20 pt., 3 rimbalzi, 1 stoppata. Partita sulla falsariga di quella con New York. Non inizia bene sparando un po’ a salve con il layup sulla sirena del secondo mancato ma nell’ultimo quarto la tripla dalla destra sparata in faccia a Noah vale parecchio così come l’appoggio precedente per il -4 sull’83-89. Fa 6/15 con 4/4 dalla lunetta e acquisisce un +17 in 25:38, lanciato nel finale al posto di Lamb. Da menzionare anche l’alley-oop da urlo con balzo felino su lancio da casa sua di Parker.

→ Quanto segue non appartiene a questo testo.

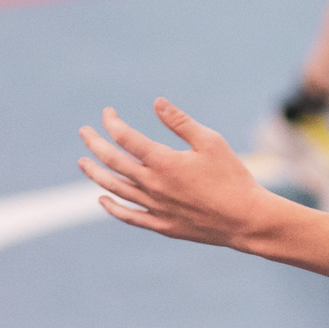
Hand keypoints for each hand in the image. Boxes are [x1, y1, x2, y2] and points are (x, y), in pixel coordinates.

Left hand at [78, 100, 276, 246]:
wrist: (245, 219)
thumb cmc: (232, 177)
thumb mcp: (210, 141)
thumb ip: (180, 122)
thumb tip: (157, 102)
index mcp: (163, 162)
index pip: (125, 138)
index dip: (112, 123)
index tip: (107, 113)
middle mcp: (153, 185)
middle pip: (113, 162)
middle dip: (95, 144)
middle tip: (83, 132)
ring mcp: (155, 207)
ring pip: (115, 189)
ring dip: (96, 174)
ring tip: (83, 162)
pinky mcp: (162, 225)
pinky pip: (129, 216)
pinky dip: (112, 208)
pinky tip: (102, 199)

Michael Kidd-Gilchrist: 6,5

10 pt., 4 rimbalzi, 1 rubata, 1 stoppata. A volte vince, a volte perde nella lotta difensiva ma nel finale stoppa Rabb, inoltre, oltre al 3/6 dal campo con uno splendido fade-away nel pitturato in uno vs uno, dimostra di esser più abile in lunetta rispetto al passato finendo con un 4/4 importante.

Miles Bridges: 6

0 pt., 4 rimbalzi. Non coi prova mai in poco più di 11 minuti ma è deciso a rimbalzo e ne strappa letteralmente uno di forza dalle mani di un avversario in attacco. Deciso anche in difesa, finisce con un -3 che sono anche i liberi concessi per un suo fallo a Caboclo.

Tony Parker: 7

15 pt., 1 rimbalzo, 7 assist. Innesca una tripla di Monk e anche il suo alley-oop. Lo trova bene. All’inizio non sbaglia un colpo in attacco al tiro. La prima entrata gli vale un gioco da tre punti. 3/3 dalla linea con un -3 di plus/minus. Va un po’ perdendosi al tiro in attacco quando estende il destro sulla frenata in corsa sotto canestro per allontanare il difensore e il canestro viene giustamente annullato nonostante le proteste. Senza di lui però a memoria Charlotte non ha mai vinto è l’upgrade rispetto a Devonte è visibile. Entra negli spogliatoi a un tratto ma ne esce per fortuna…

Willy Hernangomez: 5

2 pt., 1 rimbalzo in 5:24. Rabb lo sbeffeggia e in attacco non tiene un pallone dopo essere andato a segno subito con un buon movimento in mezzo a due difensori e aver freddato Gasol ma essersi “dimenticato” di segnare il FT aggiuntivo. Il coach dice che può bastare così e non ha torto…

Coach James Borrego: 6,5

La squadra fatica a segnare ma resiste nei momenti di difficoltà mandando in tilt un attacco, quello di Memphis, con tantissimi problemi nel finale. I time-out nel finale aiutano mentre per il resto ha ragione schierare Monk al posto di Lamb.